Many new ships were delivered to shipping companies in the first quarter of this year, and that added capacity helped drive down freight rates. Vincent Clerc, executive vice president, said there were fewer ships delivered in the second quarter and that along with an emergency bunker surcharge Maersk implemented in June should have a positive effect on rates in the second half of 2018.
Skou said the company saw unit costs increase in the first quarter because of its acquisition of Hamburg-Süd stemming from an increase in tonnage tied to vessel sharing agreements that limited the company’s ability to “scale our network.” But he said in the second quarter the company has been able to reduce unit costs 5.9 percent when compared to the first quarter of 2018 and 1.4 percent when compared to the second quarter of 2017, excluding the effect of higher fuel costs.
He said the integration of Hamburg-Süd with Maersk Line is “very much on track. We have delivered synergies to the tune of $140 million so far year-to-date.” The company said it expects total synergies of at least $350 million to $400 million from the acquisition.

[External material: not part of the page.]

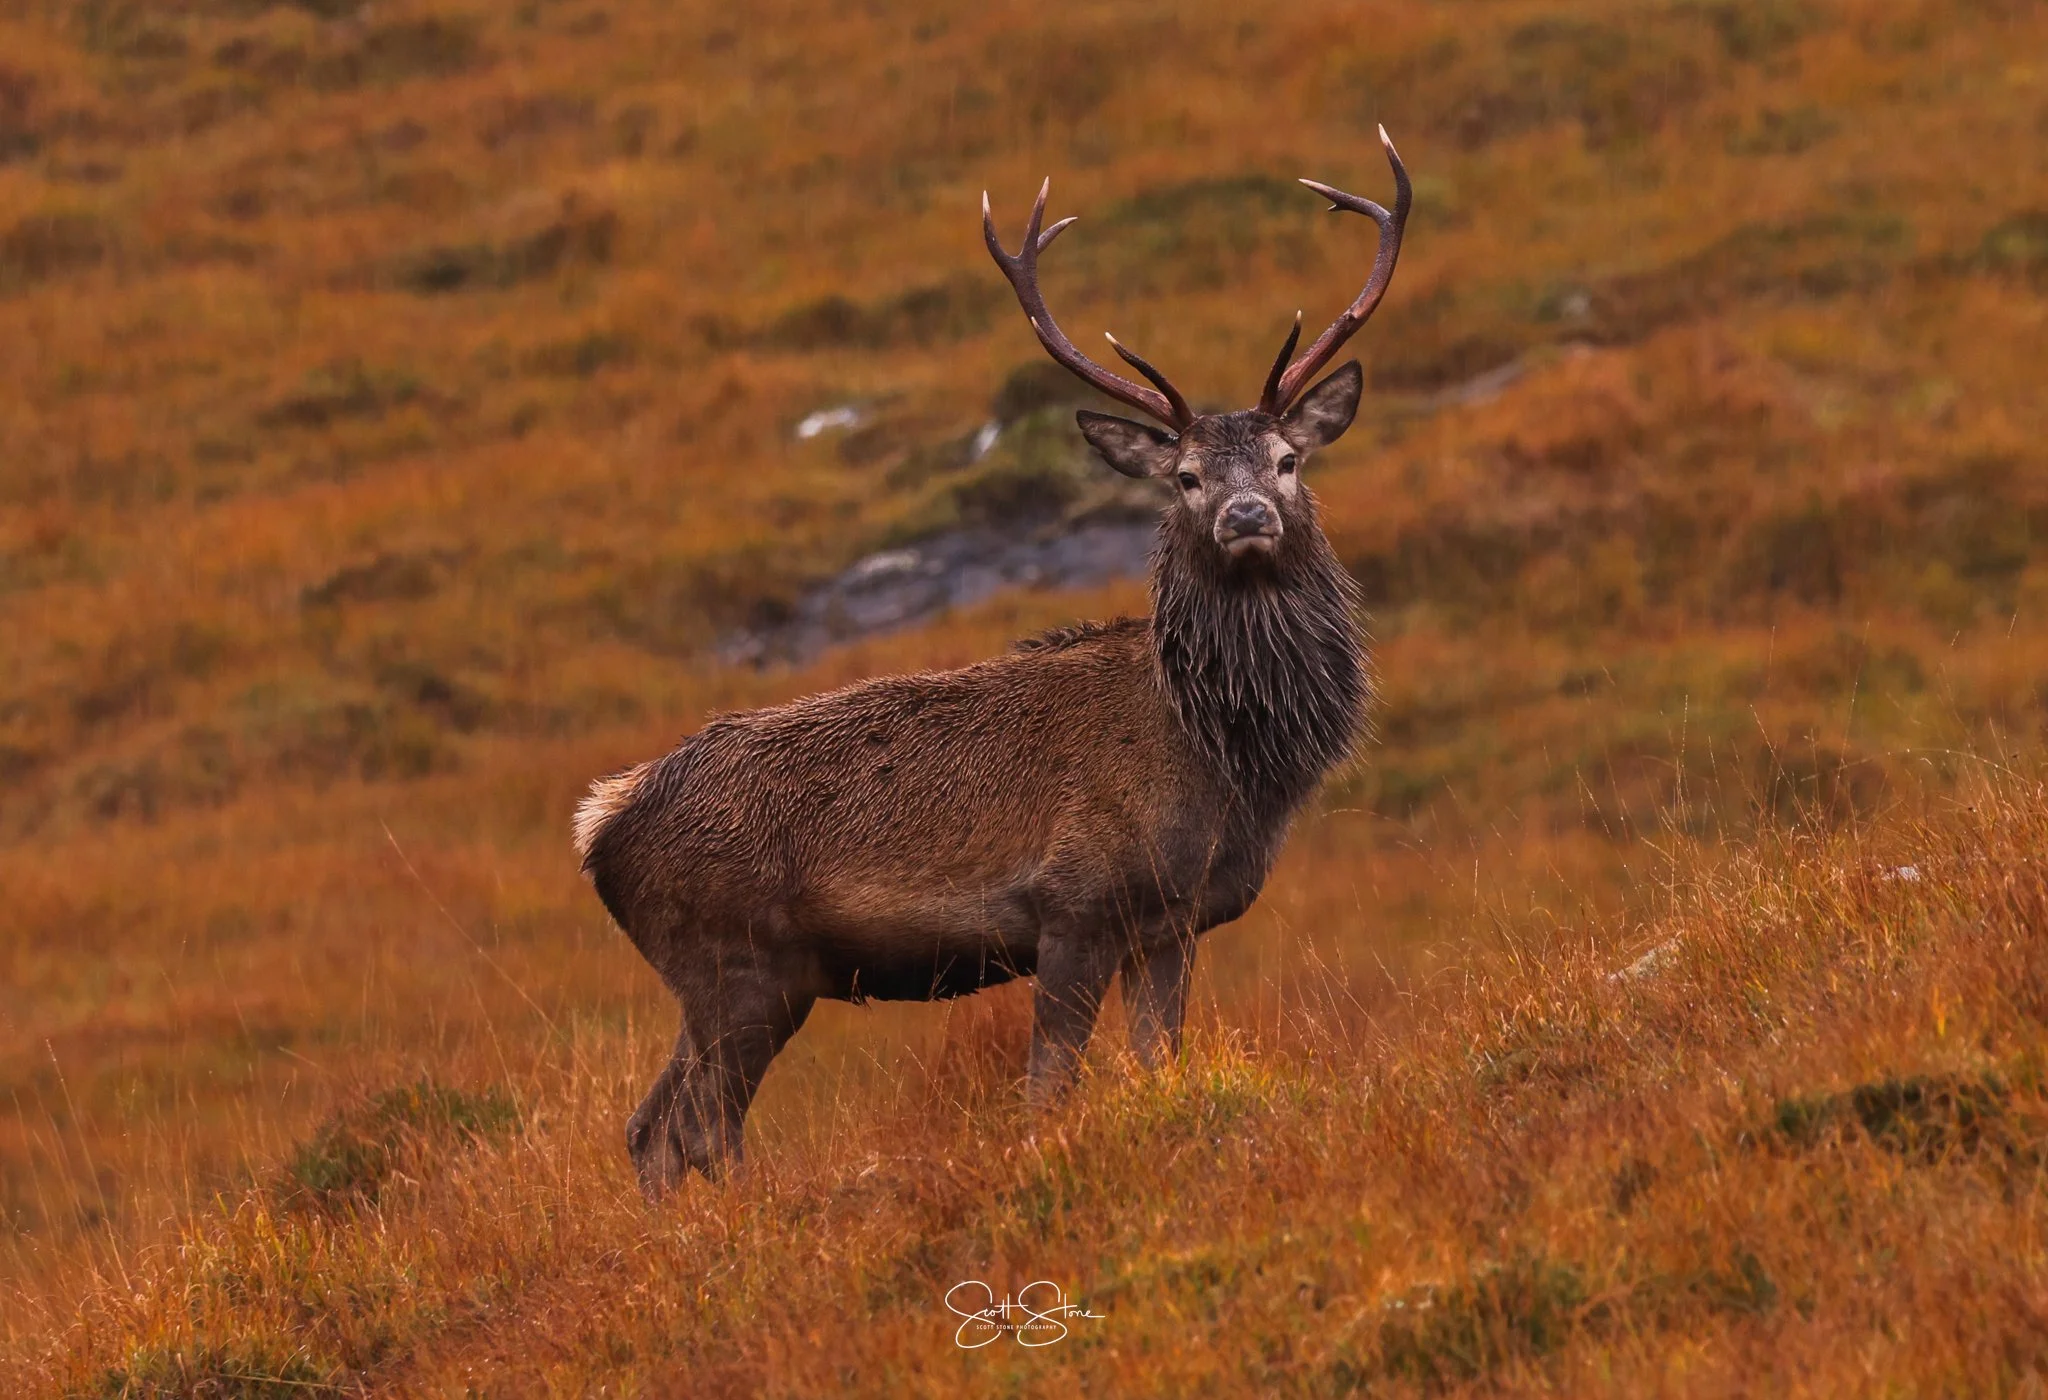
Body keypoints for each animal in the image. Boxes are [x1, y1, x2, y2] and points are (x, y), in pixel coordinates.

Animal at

Soren Toft, executive vice president, said higher fuel costs offset higher freight rates, but that the company’s ocean businesses were able to increase revenue from demurrage and detention and sales of space to other companies, mainly through a deal with Hyundai Merchant Marine.
He said the company reduced capacity, as planned, by 1.8 percent from the first quarter of 2018 to the second quarter of 2018 as part of an effort to optimize its network following the acquisition of Hamburg-Süd. He said capacity has been reduced mainly by handing back chartered ships. He said the company also has eliminated some services that are not contributing positively to its business.
Logistics and services segment
Maersk said its logistics and services segment had revenue of $1.49 billion in the second quarter of 2018, up 6.7 percent from the second quarter of 2017. The company said it saw positive growth in supply chain management and inland haulage.
EBITDA was $28 million in the second quarter of 2018 compared with $46 million in the second quarter of 2017. It said earnings were negatively impacted by higher IT spending, start-up of contracts and lower profitability of inland service and higher maintenance cost for Star Air, a Danish cargo airline.
The segment includes the activities of A.P. Møller – Maersk logistics company Damco, inland operations of APM Terminals, inland haulage or intermodal activities of its shipping companies such as Maersk and trade finance.
Terminals and towage
The company’s terminals and towage business had revenue of $847 million in the second quarter of 2018, 3.4 percent more than in the same 2017 period. EBITDA for the segment was $178 million, 19.5 percent more than the $149 million earned in the second quarter of 2017.
The unit includes both APMT’s other gateway container terminals and the Svitzer towing business.
Manufacturing and others
The company’s other continuing operations, which include Maersk Container Industries, had revenue of $636 million in the second quarter of 2018 compared with $446 million in the second quarter of 2017.
EBITDA fell to $8 million in the second quarter of 2018, compared with $37 million in the second quarter of 2017, which the company said was largely related to the decision to close a factory that made refrigerated containers in Chile. Maersk Container Industries revenue declined $249 million in the quarter, a decrease of 13 percent from the second quarter of 2017, despite the fact that the company said it received its largest-ever order of reefer containers from a third party.